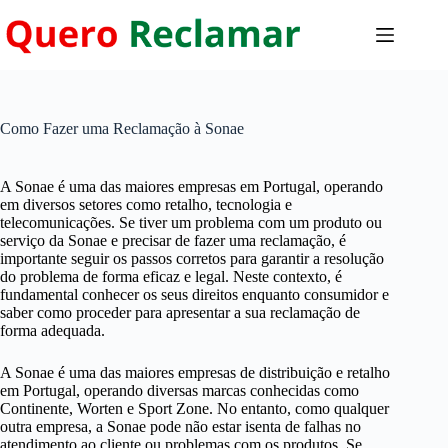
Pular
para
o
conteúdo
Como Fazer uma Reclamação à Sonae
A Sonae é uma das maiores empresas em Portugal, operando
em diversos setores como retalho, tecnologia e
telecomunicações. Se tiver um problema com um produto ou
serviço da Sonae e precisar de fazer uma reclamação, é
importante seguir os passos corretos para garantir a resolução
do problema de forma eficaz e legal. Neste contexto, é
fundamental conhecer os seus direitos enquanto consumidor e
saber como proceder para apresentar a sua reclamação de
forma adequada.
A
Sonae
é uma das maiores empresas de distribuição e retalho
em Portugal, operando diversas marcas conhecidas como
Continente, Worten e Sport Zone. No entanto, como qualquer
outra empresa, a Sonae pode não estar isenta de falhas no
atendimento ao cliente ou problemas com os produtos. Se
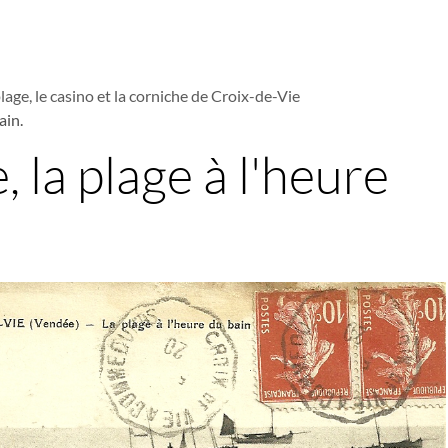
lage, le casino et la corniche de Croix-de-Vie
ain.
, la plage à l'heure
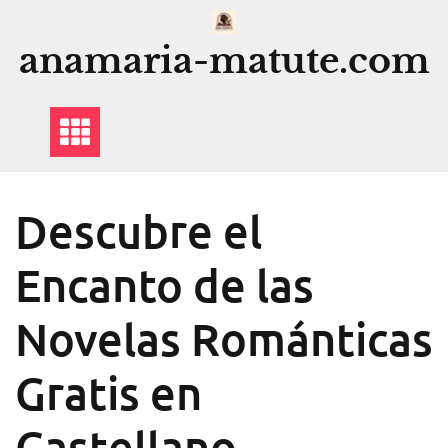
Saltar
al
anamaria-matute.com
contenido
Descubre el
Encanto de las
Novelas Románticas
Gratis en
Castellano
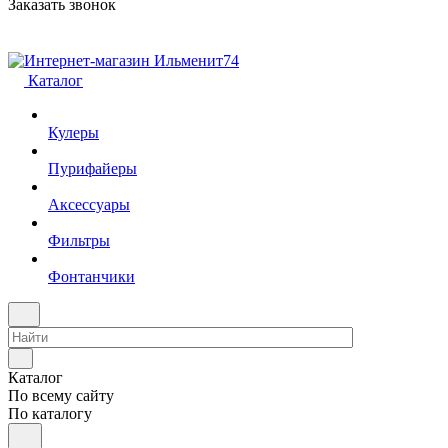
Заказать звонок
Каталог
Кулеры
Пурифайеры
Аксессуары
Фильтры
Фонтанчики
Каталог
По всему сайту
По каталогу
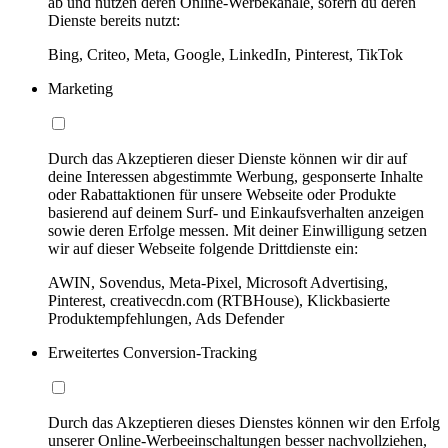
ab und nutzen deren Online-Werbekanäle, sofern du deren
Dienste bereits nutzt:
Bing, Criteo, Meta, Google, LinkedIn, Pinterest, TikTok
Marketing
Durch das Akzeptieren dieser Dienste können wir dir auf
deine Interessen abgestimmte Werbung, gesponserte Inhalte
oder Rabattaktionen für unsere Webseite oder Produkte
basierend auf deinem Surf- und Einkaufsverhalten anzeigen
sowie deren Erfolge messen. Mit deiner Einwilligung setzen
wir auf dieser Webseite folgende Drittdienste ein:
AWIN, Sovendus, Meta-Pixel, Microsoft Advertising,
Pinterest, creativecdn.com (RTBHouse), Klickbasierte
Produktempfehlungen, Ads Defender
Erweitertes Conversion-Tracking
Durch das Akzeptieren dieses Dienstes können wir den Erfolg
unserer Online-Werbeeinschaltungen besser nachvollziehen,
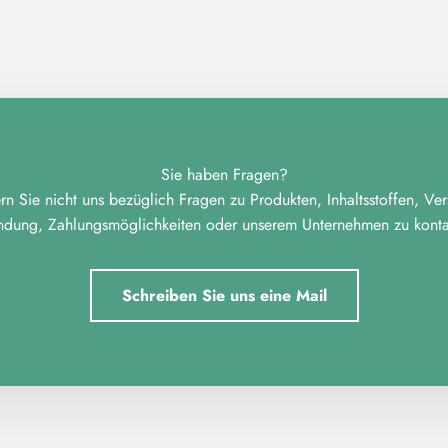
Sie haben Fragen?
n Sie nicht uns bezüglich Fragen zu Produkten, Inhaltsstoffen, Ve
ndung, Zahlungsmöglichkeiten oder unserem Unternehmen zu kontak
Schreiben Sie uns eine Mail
--
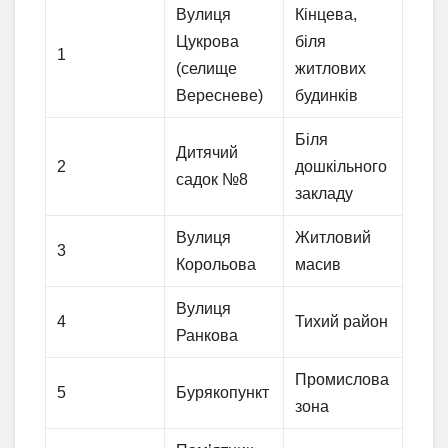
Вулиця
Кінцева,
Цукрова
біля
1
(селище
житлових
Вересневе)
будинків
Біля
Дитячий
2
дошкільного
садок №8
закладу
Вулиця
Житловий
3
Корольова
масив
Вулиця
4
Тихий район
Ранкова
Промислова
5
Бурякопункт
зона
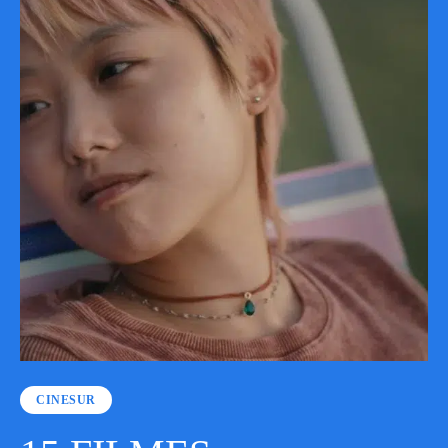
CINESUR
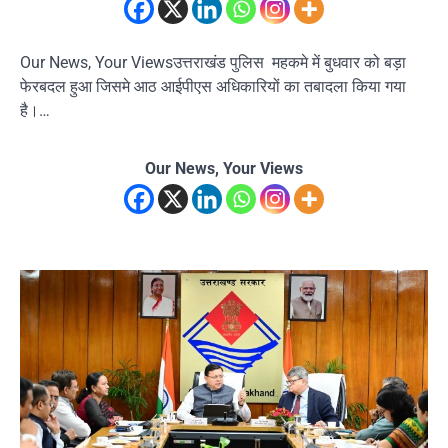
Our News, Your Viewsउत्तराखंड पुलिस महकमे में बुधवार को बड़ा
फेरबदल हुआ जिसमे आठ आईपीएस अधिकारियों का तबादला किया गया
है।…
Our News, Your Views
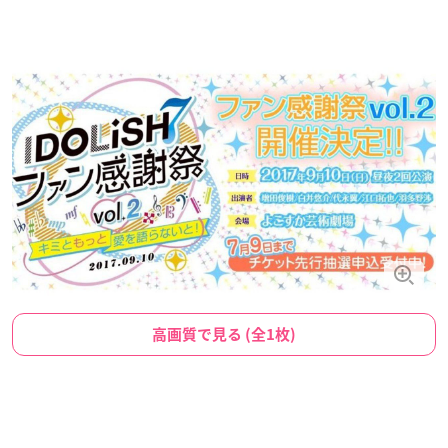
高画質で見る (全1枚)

- Goal of the exercise: Only one stretch of the data is wanted: write out exactly the lines from the one holding "फेरबदल हुआ जिसमे" through the one holding "高画質で見る (全1枚)", both included, without the pictures.

- Response to this task:
फेरबदल हुआ जिसमे आठ आईपीएस अधिकारियों का तबादला किया गया
है।…
Our News, Your Views
高画質で見る (全1枚)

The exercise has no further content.